To create a Java archive for the user defined indicator, do the following:

  1. In Eclipse, check out the project from GIT at https://github.com/Talend/tdq-studio-se/tree/master/sample/test.myudi.

    In this Java project, you can find four Java classes that correspond to the four indicator categories listed in the Indicator Category view in the indicator editor.

    Each one of these Java classes extends the UserDefIndicatorImpl indicator. The figure below illustrates an example using the MyAvgLength Java class.

    package test.udi;
    
    import org.talend.dataquality.indicators.sql.impl.UserDefIndicatorImpl;
    
    /**
     * @author mzhao
     * 
     * A very simple example of a java implementation of a user defined indicator.
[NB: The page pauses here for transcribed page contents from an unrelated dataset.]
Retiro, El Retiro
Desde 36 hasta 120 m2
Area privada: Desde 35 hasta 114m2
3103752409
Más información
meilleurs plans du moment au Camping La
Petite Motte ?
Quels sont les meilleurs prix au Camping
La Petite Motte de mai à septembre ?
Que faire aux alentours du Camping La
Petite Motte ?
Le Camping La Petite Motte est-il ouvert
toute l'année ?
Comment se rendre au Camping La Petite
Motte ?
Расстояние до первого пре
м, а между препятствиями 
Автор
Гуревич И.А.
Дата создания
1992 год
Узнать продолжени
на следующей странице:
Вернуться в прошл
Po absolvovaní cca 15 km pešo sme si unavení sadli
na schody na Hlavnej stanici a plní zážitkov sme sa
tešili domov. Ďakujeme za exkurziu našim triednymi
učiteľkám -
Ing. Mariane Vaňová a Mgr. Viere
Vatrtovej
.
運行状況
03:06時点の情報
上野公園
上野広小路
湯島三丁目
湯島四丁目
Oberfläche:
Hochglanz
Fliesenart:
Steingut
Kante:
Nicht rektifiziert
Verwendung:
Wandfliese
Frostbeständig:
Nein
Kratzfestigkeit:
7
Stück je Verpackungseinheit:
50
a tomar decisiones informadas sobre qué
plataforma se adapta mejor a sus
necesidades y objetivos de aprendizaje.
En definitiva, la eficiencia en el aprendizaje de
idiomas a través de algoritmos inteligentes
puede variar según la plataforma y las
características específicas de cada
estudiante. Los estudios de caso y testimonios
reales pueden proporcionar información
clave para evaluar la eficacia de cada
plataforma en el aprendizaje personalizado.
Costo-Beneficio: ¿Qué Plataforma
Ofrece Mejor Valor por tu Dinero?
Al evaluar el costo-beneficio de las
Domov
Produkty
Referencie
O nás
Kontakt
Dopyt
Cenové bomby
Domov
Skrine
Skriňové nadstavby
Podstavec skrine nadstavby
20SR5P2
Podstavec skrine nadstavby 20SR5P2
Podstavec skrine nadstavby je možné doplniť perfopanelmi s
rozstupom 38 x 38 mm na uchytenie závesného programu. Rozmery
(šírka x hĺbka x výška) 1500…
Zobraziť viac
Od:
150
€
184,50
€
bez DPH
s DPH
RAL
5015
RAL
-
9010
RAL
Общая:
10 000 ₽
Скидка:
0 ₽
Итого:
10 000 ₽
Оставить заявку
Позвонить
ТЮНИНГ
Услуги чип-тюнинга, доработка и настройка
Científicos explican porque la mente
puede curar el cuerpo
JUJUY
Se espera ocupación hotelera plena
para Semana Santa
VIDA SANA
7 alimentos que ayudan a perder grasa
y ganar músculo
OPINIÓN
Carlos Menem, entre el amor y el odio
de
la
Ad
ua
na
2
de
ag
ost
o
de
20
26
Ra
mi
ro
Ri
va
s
This indicator returns a user defined
     * real value. It implements the minimum number of required methods.
     */
    public class MyAvgLength extends UserDefIndicatorImpl {
    
        private double length = 0;
    
        @Override
        public boolean reset() {
            super.reset();
            length = 0;
            return true;
        }
    
        @Override
        public boolean handle(Object data) {
            super.handle(data);
            // an indicator which computes the average text length on data which are more than 2 characters (this means that
            // text values with less than 2 characters are not taken into account).
            int dataLength = (data != null) ? data.toString().length() : 0;
            if (dataLength > 2) {
                length += dataLength;
            }
            return true;
        }
    
        /*
         * (non-Javadoc)
         * 
         * @see org.talend.dataquality.indicators.impl.IndicatorImpl#finalizeComputation()
         */
        @Override
        public boolean finalizeComputation() {
            value = String.valueOf(this.length / (this.getCount() - this.getNullCount()));
            return super.finalizeComputation();
        }
    
    }
  2. Modify the code of the methods that follow each @Override according to your needs.

  3. If required, use the following methods in your code to retrieve the indicator parameters:

  4. use Indicator.getParameter() which returns an IndicatorParameters object.

  5. call IndicatorParameters.getIndicatorValidDomain() which returns a Domain object.

  6. call Domain.getJavaUDIIndicatorParameter() which returns a list of JavaUDIIndicatorParameter that stores each key/value pair that defines the parameter.

  7. Save your modifications.

  8. Using Eclipse, export this new Java archive.

The Java archive is now ready to be attached to any Java indicator you want to create in from Profiling perspective of the studio.

How to export user-defined indicators

You can export user-defined indicators to archive files or to Talend Exchange to be shared with other users.

How to export user-defined indicators to an archive file

You can export user-defined indicators and store them locally in an archive file using the Export Item option on the studio toolbar. For further information on how to export indicators, see Exporting data profiling items.

How to export user-defined indicators to Talend Exchange

You can export user-defined indicators from your current studio to Talend Exchange where you can share them with other users.

The exported indicators are saved as .xmi files on the exchange server.

Prerequisite(s):At least one user-defined indicator is created in the Profiling perspective of the studio.

To export user-defined indicators to Talend Exchange, do the following:

  1. In the DQ Repository tree view, expand Libraries > Indicators.

  2. Right-click the User Defined Indicator folder and select Export for Talend Exchange.

    The [Export for Talend Exchange] wizard is displayed.